Distribuidoras como Ipiranga, Raizen e Vibra ainda não aderiram. O prazo de inscrição para a segunda fase vai até 30 de abril.
Entre os estados, Rio de Janeiro e Rondônia recusaram a participação. A falta de adesão estadual compromete a divisão do subsídio.
Especialistas avaliam o custo‑benefício fiscal da medida. O gasto estimado da União chega a R$ 5,5 bi, enquanto o alívio ao frete pode gerar economia de até R$ 3,2 bi para o setor de transportes.
Qual o cenário para os próximos meses?
Enquanto o Brent permanecer acima de US$ 100, a pressão sobre o diesel deve se manter. Fatores como logística interna, taxa de câmbio e política de preços da Petrobras continuam críticos.

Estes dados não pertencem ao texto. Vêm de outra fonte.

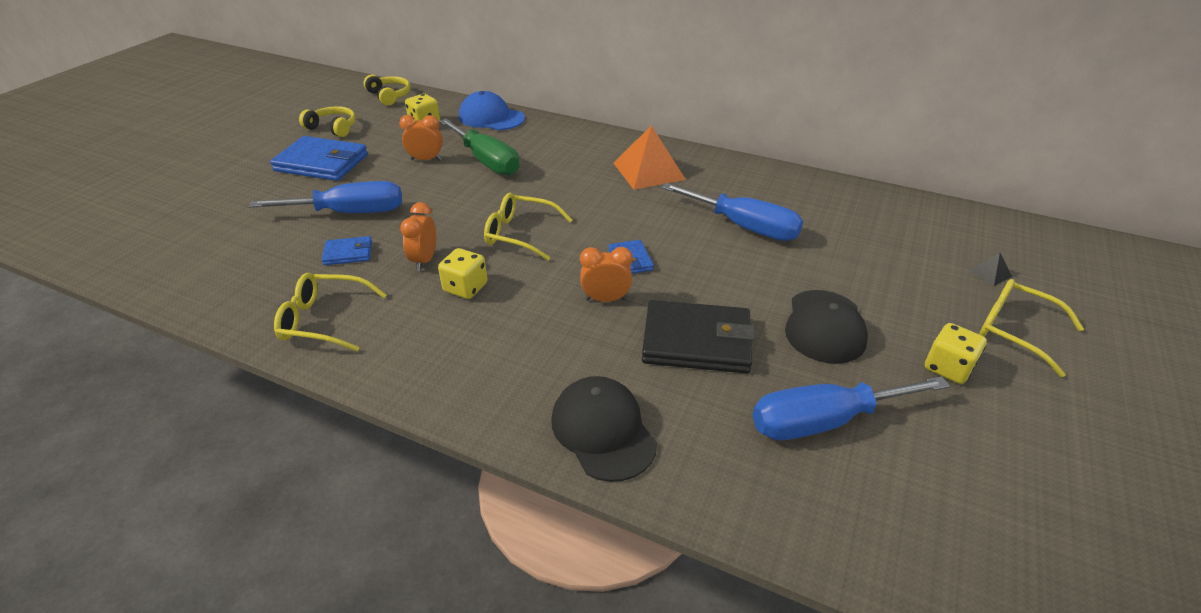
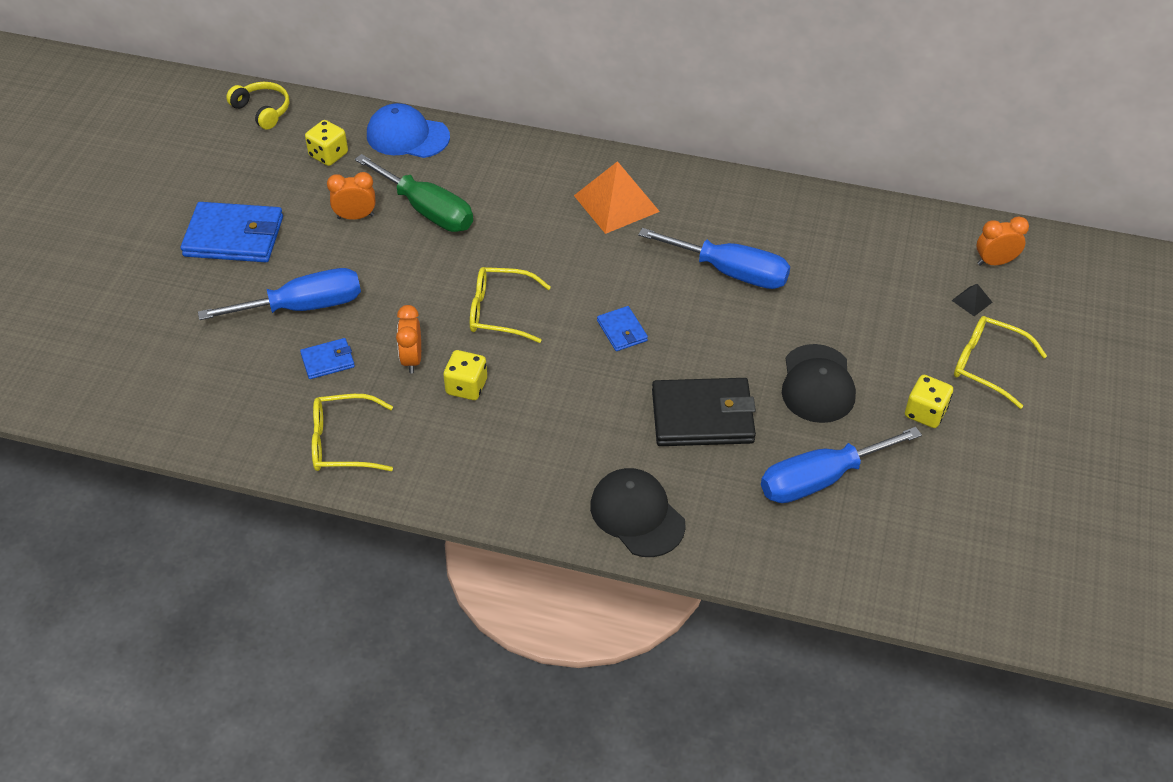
camera: 10 degrees left, 10 degrees up
(333, 128) = (218, 177): yellow headphones -> none
(605, 299) = (608, 382): orange clock -> orange clock (995, 262)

Analistas apontam que o subsídio tem efeito limitado no preço nas bombas. A oferta reduzida e a resistência das grandes distribuidoras podem neutralizar o benefício.
O debate entre eficiência imediata e sustentabilidade fiscal segue aberto. Se o apoio estatal não cobrir a diferença de preço, o mercado pode reagir com menor importação e maior volatilidade.